For many hundreds of years Stepney stood among walled orchards and cornfields flanked by fine houses.
In the 16th century, its riverside hamlets became “sailor town”, crowed with ship’s workshops and lodging housed for the navy. As London swelled it spilled out into the East End, which brought dockworkers, factory workers and warehousemen who took their place over the local gentry.

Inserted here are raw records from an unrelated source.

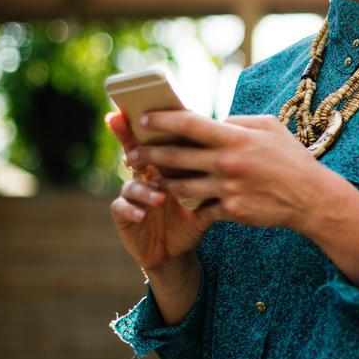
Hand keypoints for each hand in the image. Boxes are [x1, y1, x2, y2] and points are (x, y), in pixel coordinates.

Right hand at [106, 112, 219, 270]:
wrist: (177, 250)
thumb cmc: (193, 217)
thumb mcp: (207, 195)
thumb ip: (216, 173)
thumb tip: (236, 148)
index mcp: (165, 164)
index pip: (157, 139)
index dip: (149, 124)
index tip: (144, 109)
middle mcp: (145, 174)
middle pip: (134, 150)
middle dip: (128, 139)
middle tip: (136, 138)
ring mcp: (132, 193)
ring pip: (132, 182)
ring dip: (144, 188)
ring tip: (159, 197)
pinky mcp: (124, 214)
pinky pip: (121, 207)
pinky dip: (131, 209)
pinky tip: (141, 214)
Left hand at [133, 110, 358, 287]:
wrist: (311, 197)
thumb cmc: (291, 158)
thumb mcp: (270, 127)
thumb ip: (239, 122)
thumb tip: (216, 121)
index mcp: (235, 138)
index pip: (189, 124)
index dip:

It was this growth of population that made necessary the establishment of nine separate parishes to serve the area’s inhabitants. These would to be split off from the original Stepney parish. The following is the beginning of these establishments:
- Shadwell — 1669
- Wapping — 1694
- Whitechapel — 1673
- Spitalfields — 1729
- The East — 1729
- Bethnal Green — 1740
- Bow — 1730
- Limehouse — 1730
- Poplar — 1820
Stepney witnessed a unique pattern of exodus and exiles involving Huguenot, Irish, Chinese, Jewish, Bangladeshi and Somali communities. It also witnessed the departure of many thousands who went out from Stepney to the four corners of the world, many having been baptized with water from the font which stands with its ancient Norman bowl near the west entrance of the Stepney church. Thousands of American and Australian families can recall their heritage to this Stepney Church, their anchor, the place where their ancestors were baptized married, died and were buried.
It was from the Stepney parish that the Elizabethan adventurers set off for India and the New World. In the 17th and 18th centuries Seafaring men came and went within Stepney many of them buried in the churchyard. St. Dunstans had such a strong association with the sea that many captains of British merchant ships sent certificates to the rector to register baptisms which had taken place on board. The phrase “born in Stepney” became interchangeable with “born at sea”.
The beginning of the change that altered the character of the whole district occurred in the second half of the 16th century, in the days of Queen Elizabeth, when England awakened by the spirit of adventure, took to the sea and laid the foundations of it’s maritime power, the Indian Empire and the oversea Dominions. Stepney played a great role is this movement. Many of the ships were built here with the timbers from its forests. In fact, England’s armada of Naval ships was build in this area and the Stepney port played a major role in England’s establishment of naval power. In the words of John Strype: “It is further to be remarked that the Parish of Stepney, on the Southern Parts of it especially, that it is one of the greatest Nurseries of Navigation and Breeders of Seamen in England, the most serviceable Men in the Nation; without which England could not be England for they are its Strength and Wealth.’
Stepney has had its share of ups and downs over the centuries. It has seen royalty, it has seen scoundrels, aristocrats and shore men. During the sixteen hundreds the Plague was very predominate in England and also in Stepney. During this time the Stepney Church churchyard had to be enlarged to make room for the victims of the Plague, of which no less than 6,583 died in the parish in eighteen months, 154 being buried in one dreadful day in September 1665.